Most new homes will come with some sort of guarantee.

That will come in part from the builder itself, which will offer a fixed period during which you can raise any issues or snags. but you'll usually also have one from one of the guarantee providers operating in the UK.

One of the biggest issues we’re seeing new homeowners face is unfinished or shoddily finished properties. Unfortunately once a buyer has exchanged contracts it can be difficult to get a builder back on site to fix any issues - despite what the warranty may say!

One of the most common warranties is the Buildmark cover offered by the NHBC, which provides insolvency cover for the buyer during the build - assuming they buy off plan - and then further protection on the finished home. So, during the first two years when the builder is responsible that’s a resolution service and for years three to 10 it provides insurance for structural damage to certain parts of the home.

If the NHBC has been appointed for building control then it will also cover for breaches of the Building Regulations, so it’s a useful safeguard for buyers.

Buildmark is not the only such warranty and it’s a good idea for new build buyers to find out exactly what protection they have if something goes wrong with their purchase.

Buildings insurance and structural warranties

Most people accept that they need contents insurance, to protect their belongings from damage, theft or loss. Even if you don’t own your home it’s sensible to protect your stuff.

But if your newly finished home has a 10-year warranty then you might feel pretty relaxed about buildings insurance.

However, you will almost always need to protect your new home with a buildings insurance policy on top of the guarantees provided by the scheme.

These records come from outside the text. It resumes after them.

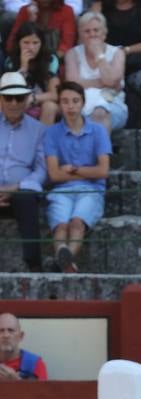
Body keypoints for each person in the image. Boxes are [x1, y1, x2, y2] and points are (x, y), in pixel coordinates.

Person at [43, 81, 111, 274]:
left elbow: (103, 171)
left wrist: (73, 169)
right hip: (61, 190)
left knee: (77, 223)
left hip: (91, 190)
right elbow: (54, 174)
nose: (70, 106)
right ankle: (67, 264)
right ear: (60, 104)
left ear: (83, 103)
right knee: (61, 227)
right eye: (65, 101)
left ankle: (63, 261)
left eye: (75, 101)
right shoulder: (52, 133)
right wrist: (86, 170)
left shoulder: (97, 130)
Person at [0, 72, 46, 273]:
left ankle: (34, 264)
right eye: (8, 98)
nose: (13, 103)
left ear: (27, 99)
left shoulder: (38, 130)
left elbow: (42, 169)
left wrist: (16, 186)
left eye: (19, 98)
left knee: (27, 198)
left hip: (20, 192)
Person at [91, 0, 141, 127]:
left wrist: (124, 51)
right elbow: (90, 35)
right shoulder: (99, 6)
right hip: (105, 60)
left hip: (134, 60)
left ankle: (135, 119)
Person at [64, 11, 128, 133]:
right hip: (80, 105)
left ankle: (101, 152)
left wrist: (99, 55)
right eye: (87, 31)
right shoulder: (72, 54)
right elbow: (73, 86)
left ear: (104, 33)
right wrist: (104, 83)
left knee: (99, 113)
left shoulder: (117, 53)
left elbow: (110, 80)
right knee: (82, 115)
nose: (92, 34)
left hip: (112, 104)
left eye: (96, 30)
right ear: (80, 35)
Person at [4, 23, 59, 123]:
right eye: (26, 42)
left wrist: (33, 99)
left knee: (50, 106)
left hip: (41, 102)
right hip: (19, 101)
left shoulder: (51, 60)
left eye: (35, 43)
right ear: (19, 43)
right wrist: (23, 67)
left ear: (41, 43)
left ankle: (42, 138)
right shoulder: (10, 61)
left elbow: (54, 94)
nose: (31, 47)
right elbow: (9, 91)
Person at [6, 0, 76, 63]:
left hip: (56, 61)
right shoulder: (25, 11)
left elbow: (67, 45)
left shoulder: (67, 11)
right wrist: (31, 20)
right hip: (27, 60)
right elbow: (11, 45)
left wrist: (51, 61)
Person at [0, 311, 48, 379]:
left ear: (21, 336)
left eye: (11, 330)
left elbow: (43, 390)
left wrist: (16, 382)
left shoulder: (35, 364)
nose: (6, 335)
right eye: (1, 330)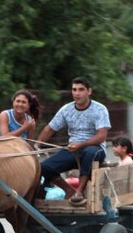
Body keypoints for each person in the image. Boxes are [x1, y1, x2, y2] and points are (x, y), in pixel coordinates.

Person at [37, 77, 111, 206]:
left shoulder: (100, 109)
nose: (77, 93)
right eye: (74, 90)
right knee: (44, 167)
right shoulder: (66, 109)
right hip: (73, 149)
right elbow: (49, 128)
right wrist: (37, 145)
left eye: (81, 90)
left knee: (89, 153)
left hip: (95, 148)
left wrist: (81, 144)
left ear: (89, 91)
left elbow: (101, 136)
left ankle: (79, 192)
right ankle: (68, 190)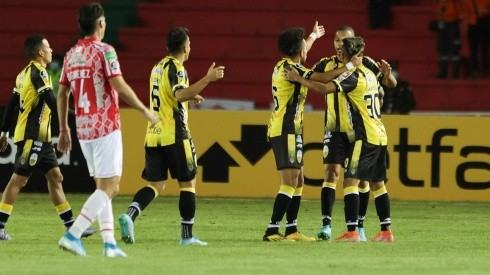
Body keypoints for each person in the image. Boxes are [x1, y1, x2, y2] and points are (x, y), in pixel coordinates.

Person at [56, 3, 158, 257]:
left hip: (83, 129)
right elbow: (119, 85)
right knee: (110, 188)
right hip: (105, 125)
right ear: (100, 24)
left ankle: (109, 244)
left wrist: (63, 129)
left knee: (103, 188)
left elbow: (62, 93)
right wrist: (144, 110)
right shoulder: (105, 51)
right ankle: (73, 234)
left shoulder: (71, 54)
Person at [118, 27, 225, 246]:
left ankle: (130, 215)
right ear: (185, 47)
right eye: (190, 43)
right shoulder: (177, 68)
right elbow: (179, 94)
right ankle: (187, 237)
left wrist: (190, 96)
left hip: (154, 133)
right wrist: (208, 78)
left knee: (155, 184)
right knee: (188, 183)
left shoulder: (157, 67)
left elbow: (172, 96)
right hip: (175, 133)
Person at [285, 36, 395, 243]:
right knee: (378, 183)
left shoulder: (353, 75)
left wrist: (299, 79)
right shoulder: (371, 75)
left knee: (351, 180)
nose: (338, 51)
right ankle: (386, 231)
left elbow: (325, 88)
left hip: (365, 137)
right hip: (380, 134)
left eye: (341, 48)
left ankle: (352, 231)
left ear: (346, 54)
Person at [0, 35, 95, 241]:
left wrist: (4, 132)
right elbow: (50, 99)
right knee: (19, 180)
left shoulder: (22, 74)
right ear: (40, 52)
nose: (52, 50)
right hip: (32, 136)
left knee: (56, 177)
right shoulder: (39, 73)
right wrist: (72, 116)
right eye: (49, 47)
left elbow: (11, 106)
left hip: (40, 138)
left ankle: (72, 228)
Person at [262, 22, 325, 242]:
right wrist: (348, 67)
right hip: (285, 129)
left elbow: (303, 49)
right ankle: (271, 230)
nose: (306, 48)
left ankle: (291, 230)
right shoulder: (293, 70)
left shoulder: (287, 64)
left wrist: (313, 36)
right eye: (304, 46)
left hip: (292, 129)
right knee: (289, 180)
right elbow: (321, 79)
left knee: (298, 180)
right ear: (300, 51)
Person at [434, 0, 464, 79]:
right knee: (442, 50)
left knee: (455, 51)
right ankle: (443, 73)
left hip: (452, 25)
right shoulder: (440, 2)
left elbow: (460, 15)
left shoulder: (455, 2)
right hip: (442, 25)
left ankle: (455, 74)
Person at [464, 0, 490, 78]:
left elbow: (466, 14)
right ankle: (482, 70)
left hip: (474, 24)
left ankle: (476, 70)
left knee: (476, 49)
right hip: (483, 24)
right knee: (482, 49)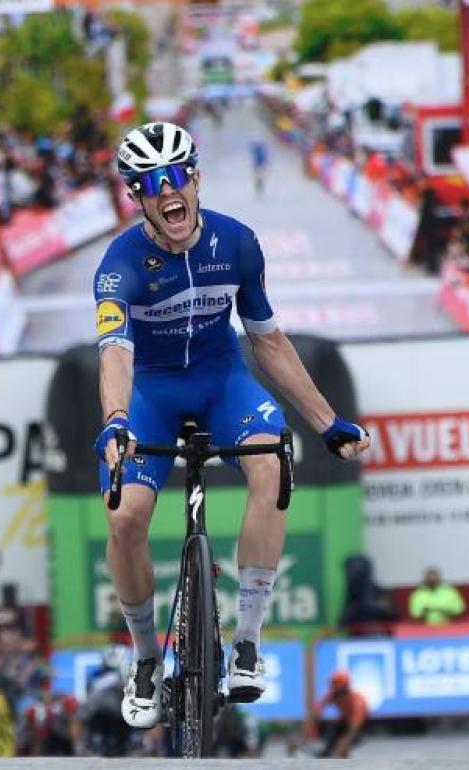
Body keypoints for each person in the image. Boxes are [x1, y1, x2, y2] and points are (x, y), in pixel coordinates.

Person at [95, 121, 370, 727]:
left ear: (194, 179)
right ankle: (145, 658)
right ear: (137, 197)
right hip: (151, 394)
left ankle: (246, 640)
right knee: (125, 517)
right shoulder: (119, 267)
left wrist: (328, 422)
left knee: (273, 460)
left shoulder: (237, 243)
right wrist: (116, 421)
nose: (167, 190)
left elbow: (268, 343)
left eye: (176, 176)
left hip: (223, 380)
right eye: (150, 183)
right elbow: (115, 352)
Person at [307, 671, 368, 759]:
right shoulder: (332, 695)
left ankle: (343, 749)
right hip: (344, 721)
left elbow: (355, 727)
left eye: (340, 692)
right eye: (335, 690)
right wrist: (305, 734)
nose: (338, 695)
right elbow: (316, 712)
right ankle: (328, 749)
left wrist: (344, 744)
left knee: (351, 737)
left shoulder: (357, 702)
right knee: (331, 726)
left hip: (360, 726)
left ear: (346, 689)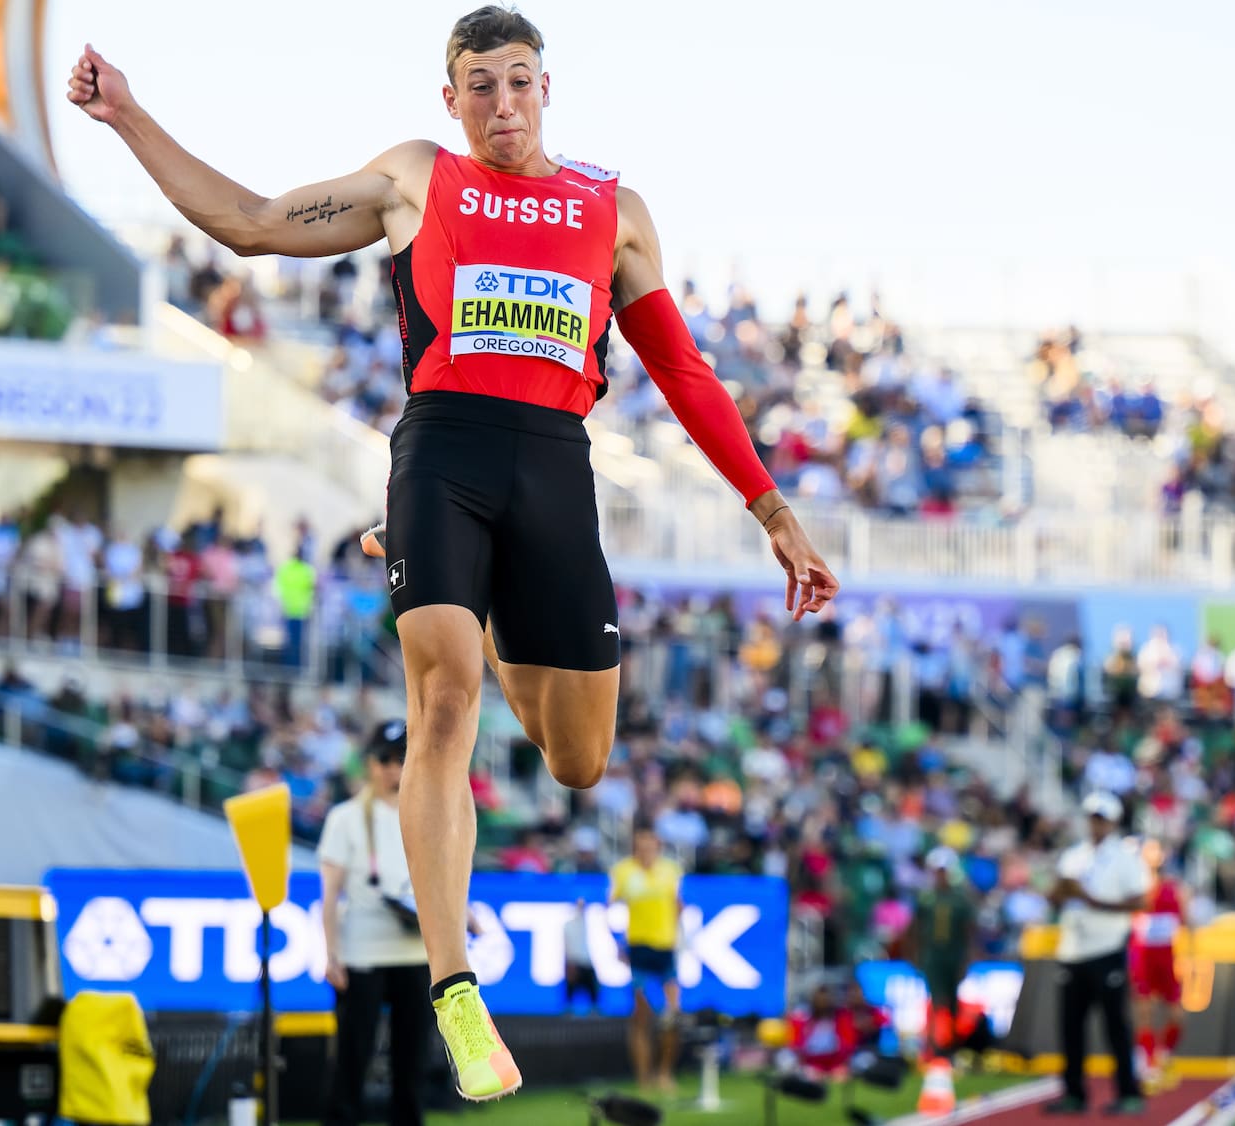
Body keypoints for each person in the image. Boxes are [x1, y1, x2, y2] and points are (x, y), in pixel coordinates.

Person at [67, 6, 839, 1101]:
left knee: (579, 759)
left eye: (519, 80)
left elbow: (683, 371)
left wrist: (773, 511)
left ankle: (473, 591)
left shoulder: (613, 211)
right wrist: (129, 116)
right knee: (442, 708)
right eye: (480, 84)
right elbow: (249, 223)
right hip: (441, 452)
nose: (501, 102)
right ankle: (455, 990)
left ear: (546, 88)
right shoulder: (416, 179)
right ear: (451, 97)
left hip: (553, 468)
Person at [317, 720, 430, 1126]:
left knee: (411, 1064)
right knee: (352, 1058)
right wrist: (332, 954)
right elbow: (330, 895)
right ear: (370, 763)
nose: (392, 769)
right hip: (363, 951)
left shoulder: (425, 814)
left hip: (414, 952)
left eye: (401, 759)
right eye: (385, 759)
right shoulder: (346, 817)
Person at [1043, 792, 1149, 1116]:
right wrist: (1061, 891)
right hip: (1072, 949)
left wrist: (1091, 900)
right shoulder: (1074, 856)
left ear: (1113, 822)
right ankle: (1074, 1093)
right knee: (1070, 1027)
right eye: (1092, 818)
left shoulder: (1126, 858)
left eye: (1101, 819)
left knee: (1115, 1026)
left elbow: (1140, 901)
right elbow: (1054, 898)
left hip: (1107, 947)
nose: (1095, 824)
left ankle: (1128, 1092)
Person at [610, 825, 684, 1093]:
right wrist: (618, 943)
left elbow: (678, 904)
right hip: (638, 947)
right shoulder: (623, 872)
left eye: (650, 847)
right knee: (641, 1016)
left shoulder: (670, 871)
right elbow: (611, 908)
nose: (646, 852)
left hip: (666, 947)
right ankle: (644, 1077)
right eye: (641, 847)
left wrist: (679, 934)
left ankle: (665, 1073)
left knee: (673, 1015)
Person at [1130, 838, 1189, 1090]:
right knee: (1144, 1012)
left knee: (1177, 1015)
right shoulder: (1136, 886)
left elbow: (1184, 920)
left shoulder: (1174, 887)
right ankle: (1146, 1062)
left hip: (1167, 957)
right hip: (1143, 956)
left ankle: (1162, 1055)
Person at [912, 847, 976, 1061]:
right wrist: (914, 953)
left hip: (954, 954)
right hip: (932, 955)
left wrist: (968, 957)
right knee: (935, 998)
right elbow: (916, 928)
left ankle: (952, 1045)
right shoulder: (926, 898)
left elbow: (968, 931)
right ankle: (934, 1044)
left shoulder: (960, 899)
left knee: (952, 1001)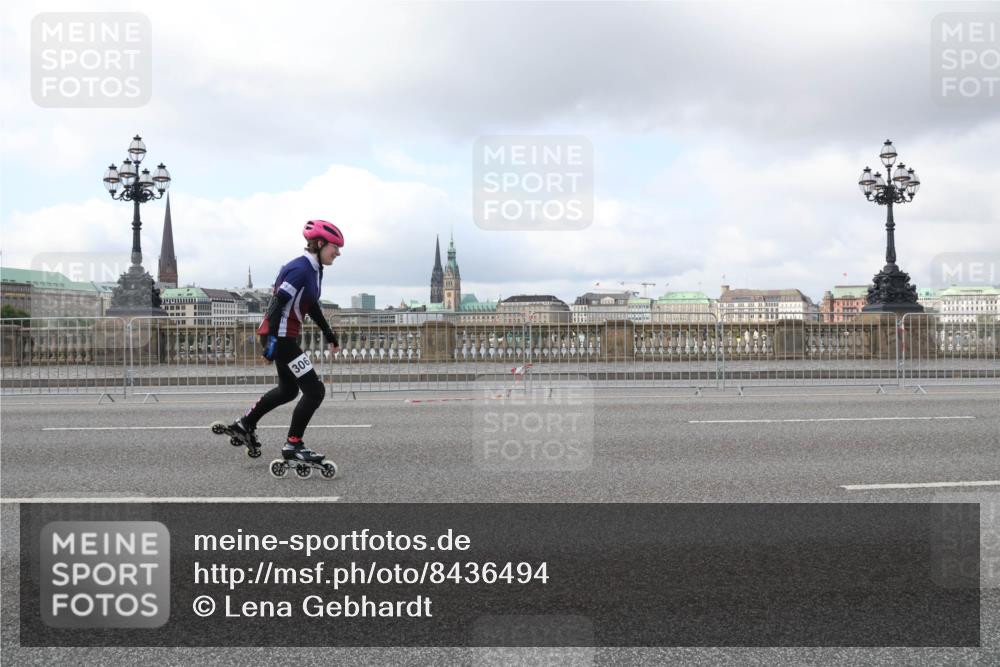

In fact, your mortgage lender will almost certainly require you to take out buildings insurance for your new build, to provide additional protection to your warranty.

Paula Higgins explains: “Warranties usually last for 10 years but only cover smaller defects for the first two years. After that the warranty just covers structural problems. Furthermore weather damage is not covered by the new home warranty and while damp and condensation can be covered this is only if they have occurred as a result of the builder’s failure to meet the warranty provider standards.

“It’s also advisable to take out contents insurance. This isn’t a prerequisite to getting a mortgage, but it's a useful product to have.”

I heard you can’t get home insurance for a new build

There have been a few recent cases where buyers have struggled to insure their newly build homes because insurers don’t recognise their new postcodes.

The problem stemmed from a few insurers failing to update their databases regularly enough, meaning the computer simply said ‘no’ when homeowners applied for cover.

If you can’t get insurance from your chosen provider then don’t panic - it doesn’t mean that you’ll be refused it by every insurer.

Compare policies and find another good option for your new home.